Prompt: Below are entries with pictures in them. Output exactly the lines starting at the line with "бумажных или электропроводящих" and ending at the line with "związanych z ubezpieczeniem", both included, but not the pictures.
[Records to process]
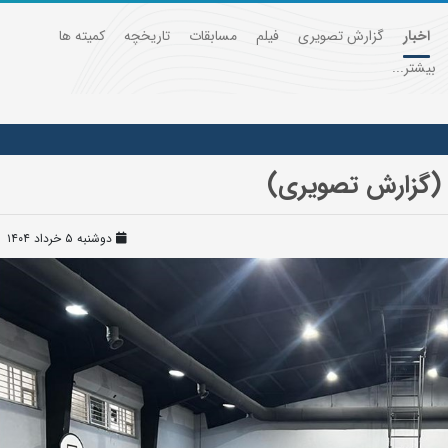
اخبار
گزارش تصویری
فیلم
مسابقات
تاریخچه
کمیته ها
بیشتر...
 (گزارش تصویری)
دوشنبه ۵ خرداد ۱۴۰۴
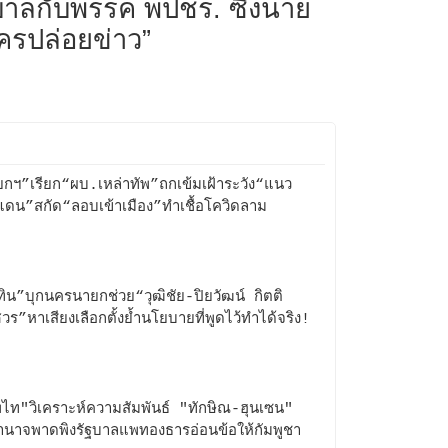
บาลกับพรรค พปชร. ซึ่งนาย
ใครปล่อยข่าว”
กฯ”เรียก“ผบ.เหล่าทัพ”ถกเข้มเฝ้าระวัง“แนว
ดน”สกัด“ลอบเข้าเมือง”ทำเชื้อโควิดลาม
ทิน”บุกนครนายกช่วย“วุฒิชัย-ปิยวัฒน์ กิตติ
วร”หาเสียงเลือกตั้งย้ำนโยบายที่พูดไว้ทำได้จริง!
ไท"วิเคราะห์ความสัมพันธ์ "ทักษิณ-ฮุนเซน"
ำนาจพาดพิงรัฐบาลแพทองธารอ่อนข้อให้กัมพูชา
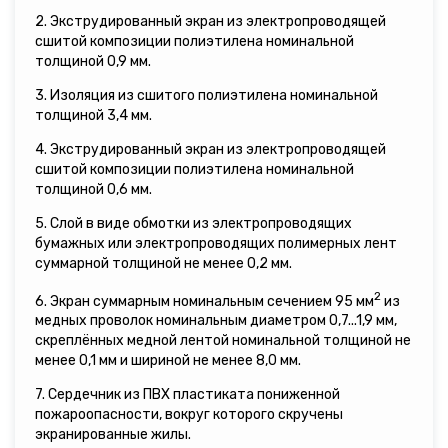
2. Экструдированный экран из электропроводящей
сшитой композиции полиэтилена номинальной
толщиной 0,9 мм.
3. Изоляция из сшитого полиэтилена номинальной
толщиной 3,4 мм.
4. Экструдированный экран из электропроводящей
сшитой композиции полиэтилена номинальной
толщиной 0,6 мм.
5. Слой в виде обмотки из электропроводящих
бумажных или электропроводящих полимерных лент
суммарной толщиной не менее 0,2 мм.
2
6. Экран суммарным номинальным сечением 95 мм
из
медных проволок номинальным диаметром 0,7...1,9 мм,
скреплённых медной лентой номинальной толщиной не
менее 0,1 мм и шириной не менее 8,0 мм.
7. Сердечник из ПВХ пластиката пониженной
пожароопасности, вокруг которого скручены
экранированные жилы.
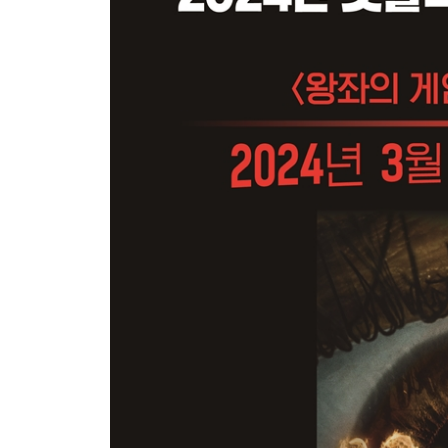
두 개의 양성자
작전명 ‘쟁’
1379호 감청원
지자 프로젝트
벌레
에필로그·유적
작가의 말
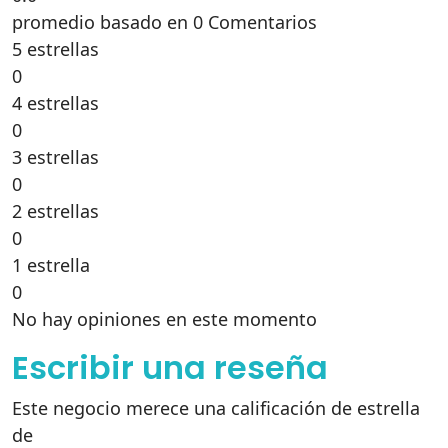
promedio basado en 0 Comentarios
5 estrellas
0
4 estrellas
0
3 estrellas
0
2 estrellas
0
1 estrella
0
No hay opiniones en este momento
Escribir una reseña
Este negocio merece una calificación de estrella
de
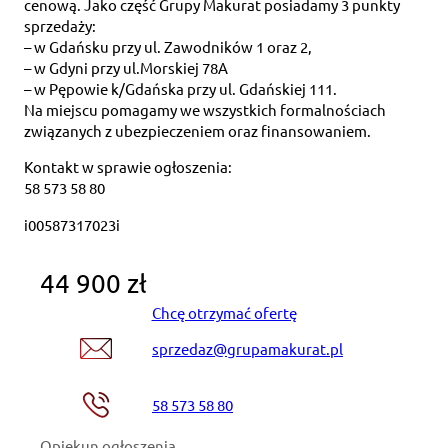
cenową. Jako część Grupy Makurat posiadamy 3 punkty
sprzedaży:
– w Gdańsku przy ul. Zawodników 1 oraz 2,
– w Gdyni przy ul.Morskiej 78A
– w Pępowie k/Gdańska przy ul. Gdańskiej 111.
Na miejscu pomagamy we wszystkich formalnościach
związanych z ubezpieczeniem oraz finansowaniem.
Kontakt w sprawie ogłoszenia:
58 573 58 80
i00587317023i
44 900 zł
Chcę otrzymać ofertę
sprzedaz@grupamakurat.pl
58 573 58 80
Opiekun ogłoszenia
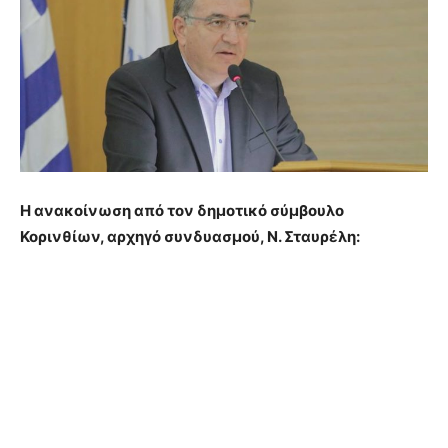
Η ανακοίνωση από τον δημοτικό σύμβουλο
Κορινθίων, αρχηγό συνδυασμού, Ν. Σταυρέλη:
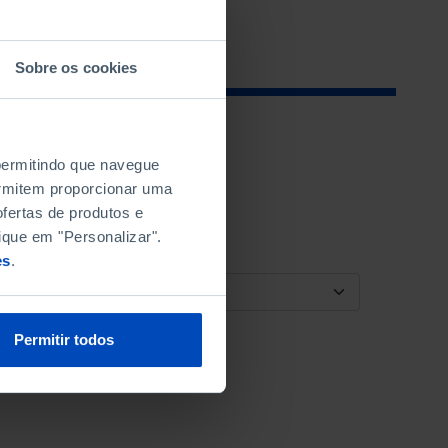
Sobre os cookies
 permitindo que navegue
permitem proporcionar uma
fertas de produtos e
ique em "Personalizar".
es
.
ORDENAR POR
Permitir todos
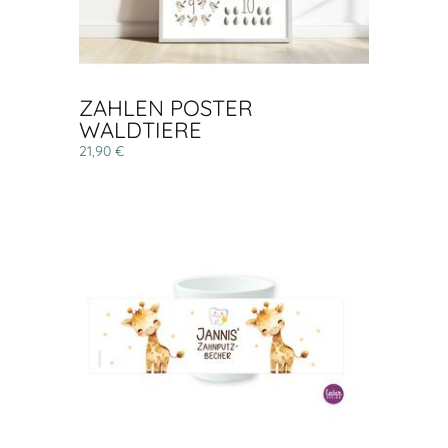
ZAHLEN POSTER
WALDTIERE
21,90 €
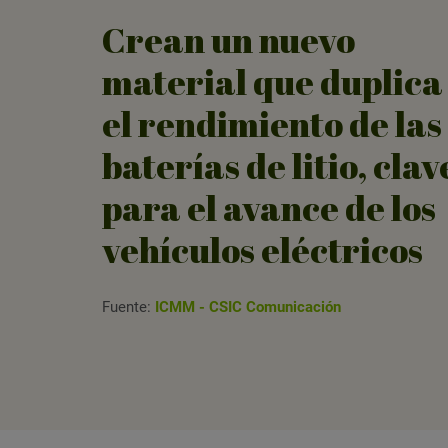
Crean un nuevo
material que duplica
el rendimiento de las
baterías de litio, clav
para el avance de los
vehículos eléctricos
Fuente:
ICMM - CSIC Comunicación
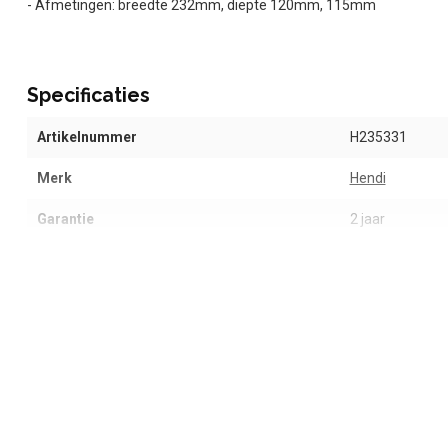
- Afmetingen: breedte 232mm, diepte 120mm, 115mm
Specificaties
Artikelnummer
H235331
Merk
Hendi
Garantie
2 jaar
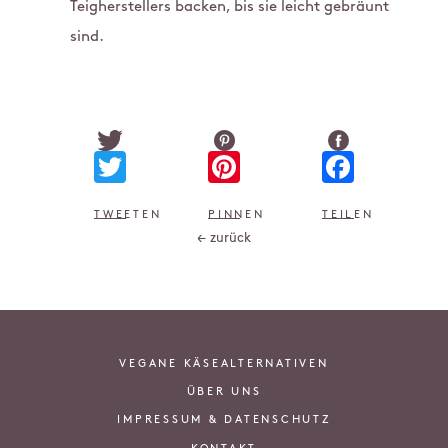
Teigherstellers backen, bis sie leicht gebräunt
sind.
Twitter
Pinterest
Faceb
TWEETEN
PINNEN
TEILEN
← zurück
VEGANE KÄSEALTERNATIVEN
ÜBER UNS
IMPRESSUM & DATENSCHUTZ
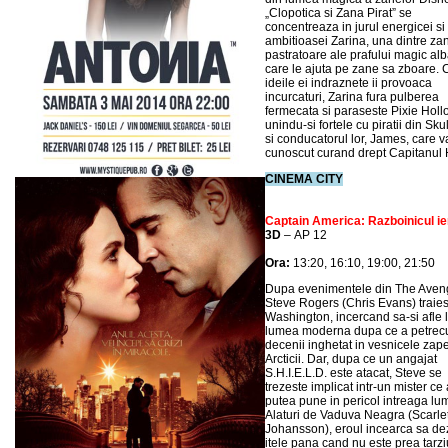
„Clopotica si Zana Pirat” se
concentreaza in jurul energicei si
ambitioasei Zarina, una dintre za
pastratoare ale prafului magic alb
care le ajuta pe zane sa zboare.
ideile ei indraznete ii provoaca
incurcaturi, Zarina fura pulberea
fermecata si paraseste Pixie Holl
unindu-si fortele cu piratii din Sku
si conducatorul lor, James, care va
cunoscut curand drept Capitanul
CINEMA CITY
Captain America: Razboinicul ier
3D
– AP 12
Ora:
13:20, 16:10, 19:00, 21:50
Dupa evenimentele din The Aven
Steve Rogers (Chris Evans) traies
Washington, incercand sa-si afle l
lumea moderna dupa ce a petrec
decenii inghetat in vesnicele zape
Arcticii. Dar, dupa ce un angajat
S.H.I.E.L.D. este atacat, Steve se
trezeste implicat intr-un mister ce 
putea pune in pericol intreaga lu
Alaturi de Vaduva Neagra (Scarlet
Johansson), eroul incearca sa de
itele pana cand nu este prea tarziu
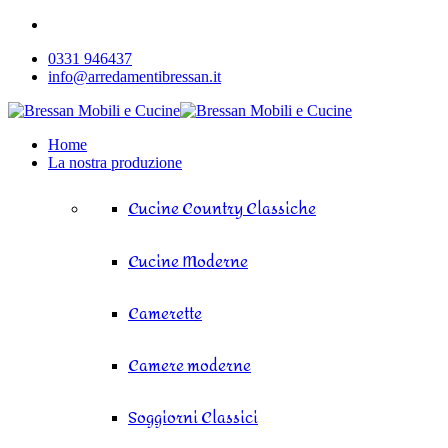
0331 946437
info@arredamentibressan.it
Home
La nostra produzione
Cucine Country Classiche
Cucine Moderne
Camerette
Camere moderne
Soggiorni Classici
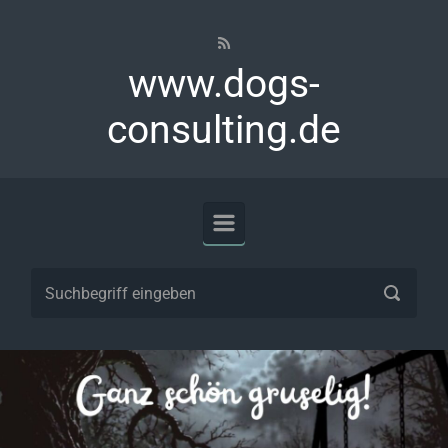
Zum Hauptinhalt springen
www.dogs-
consulting.de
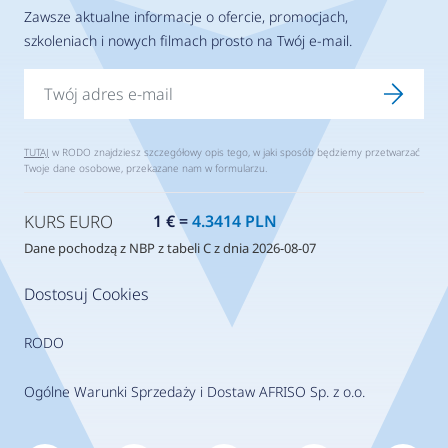
Zawsze aktualne informacje o ofercie, promocjach,
szkoleniach i nowych filmach prosto na Twój e-mail.
TUTAJ
w RODO znajdziesz szczegółowy opis tego, w jaki sposób będziemy przetwarzać
Twoje dane osobowe, przekazane nam w formularzu.
KURS EURO
1 € =
4.3414 PLN
Dane pochodzą z NBP z tabeli C z dnia 2026-08-07
Dostosuj Cookies
RODO
Ogólne Warunki Sprzedaży i Dostaw AFRISO Sp. z o.o.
[/Records to process]
Written solution:
бумажных или электропроводящих полимерных лент
суммарной толщиной не менее 0,2 мм.
2
6. Экран суммарным номинальным сечением 95 мм
из
медных проволок номинальным диаметром 0,7...1,9 мм,
скреплённых медной лентой номинальной толщиной не
менее 0,1 мм и шириной не менее 8,0 мм.
7. Сердечник из ПВХ пластиката пониженной
пожароопасности, вокруг которого скручены
экранированные жилы.
두 개의 양성자
작전명 ‘쟁’
1379호 감청원
지자 프로젝트
벌레
에필로그·유적
작가의 말
promedio basado en 0 Comentarios
5 estrellas
0
4 estrellas
0
3 estrellas
0
2 estrellas
0
1 estrella
0
No hay opiniones en este momento
Escribir una reseña
Este negocio merece una calificación de estrella
de
cenową. Jako część Grupy Makurat posiadamy 3 punkty
sprzedaży:
– w Gdańsku przy ul. Zawodników 1 oraz 2,
– w Gdyni przy ul.Morskiej 78A
– w Pępowie k/Gdańska przy ul. Gdańskiej 111.
Na miejscu pomagamy we wszystkich formalnościach
związanych z ubezpieczeniem oraz finansowaniem.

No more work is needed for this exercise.